Beer arrived in Namibia before the roads did. In the late 1800s, when the territory was still German South West Africa, beer was imported directly from Germany — high-alcohol lagers designed to survive the long sea voyage, and almost universally found too strong for the heat of the African interior. The solution was obvious: brew locally.
By 1920, the territory had several small breweries, all of them struggling. The founders of what would become the Ohlthaver & List Group saw an opportunity and acquired four of them — Klein Windhoek Brauerei, Felsenkeller Brauerei, Omaruru Brauerei and Kronen Brauerei in Swakopmund — merging them under the name South West Breweries Limited. The consolidation worked. Through two world wars, the transition from German to South African administration, and the political upheaval of the apartheid era, the brewery kept producing across three sites — Windhoek, Swakopmund and Tsumeb. One rule held constant throughout: strict adherence to the German Reinheitsgebot purity law of 1516, using only malted barley, hops and water. In a territory shaped by German colonial history, this was not just a brewing standard. It was an identity.

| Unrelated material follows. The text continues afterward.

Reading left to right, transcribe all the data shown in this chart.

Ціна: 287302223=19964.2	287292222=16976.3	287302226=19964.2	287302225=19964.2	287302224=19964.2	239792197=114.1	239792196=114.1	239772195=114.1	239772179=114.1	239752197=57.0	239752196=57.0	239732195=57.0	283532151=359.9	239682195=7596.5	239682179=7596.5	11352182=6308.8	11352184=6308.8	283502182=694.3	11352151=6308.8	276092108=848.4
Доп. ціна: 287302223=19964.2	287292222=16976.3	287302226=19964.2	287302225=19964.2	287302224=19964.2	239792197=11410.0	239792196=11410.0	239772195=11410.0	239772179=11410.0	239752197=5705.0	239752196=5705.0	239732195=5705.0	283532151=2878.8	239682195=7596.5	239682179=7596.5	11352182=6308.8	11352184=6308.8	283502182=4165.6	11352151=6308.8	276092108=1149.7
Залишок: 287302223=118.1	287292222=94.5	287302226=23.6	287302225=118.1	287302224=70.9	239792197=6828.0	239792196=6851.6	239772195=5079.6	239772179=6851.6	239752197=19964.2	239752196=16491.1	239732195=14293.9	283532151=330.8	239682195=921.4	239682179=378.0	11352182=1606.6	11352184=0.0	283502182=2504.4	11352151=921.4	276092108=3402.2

When Namibia gained independence on 21 March 1990, South West Breweries became Namibia Breweries Limited — a symbolic renaming that tied the brewery's future to the new nation's. The company listed on the Namibian Stock Exchange in 1996. By then, Windhoek Lager was no longer just a local beer — it was exporting to South Africa and beyond, carrying the Reinheitsgebot story into premium segments where most African lagers could not compete. By 2004, NBL was exporting to 22 countries and had captured thirty percent of the premium segment in South Africa — remarkable for a brewery from a country of fewer than two million people.
Heineken had been watching that trajectory. From around 1999, Heineken Export began building a closer working relationship with NBL. The fit was logical — NBL had the premium credentials, the German brewing heritage, and a distribution network that was punching well above its weight in the South African market. In May 2003, Heineken beer began rolling off the NBL production line under licence. That same year, Heineken and Diageo jointly acquired a 28.9% stake in NBL through NBL Investment Holdings — the first formal ownership stake, shared between two of the world's biggest drinks companies. Amstel, meanwhile, was still being sold in Namibia under a separate SAB/Miller licence arrangement — a reminder of how tangled the regional beer relationships could be.
The relationship deepened through shared production agreements and joint distribution under DHN Drinks. In 2015, following Diageo's exit from the beer side of the joint venture, Heineken and NBL restructured into a beer-focused partnership. The green bottle and the green cap had been circling each other for years. The acquisition was announced in November 2021, as part of Heineken's broader Southern Africa transaction alongside Distell Group Holdings — a combined deal valued at US$4.6 billion, with NBL alone valued at €400 million. The final regulatory approval came from the South African Competition Tribunal in March 2023. On 26 April 2023, Heineken completed the acquisition, integrating NBL into a new entity called HEINEKEN Beverages alongside Distell and Heineken South Africa. Heineken holds 59.37% of the combined business.
The brewery in Windhoek's Northern Industrial Area on Iscor Street still brews the same three ingredients it always has. Windhoek Lager, Tafel Lager, Windhoek Draught, Windhoek Light, Hansa Pilsener — all Reinheitsgebot, all made in the same city where the consolidation began in 1920. Heineken Lager is now also brewed there under licence. One hundred years of brewing independence, and then the red star arrived. It had been circling since 1999.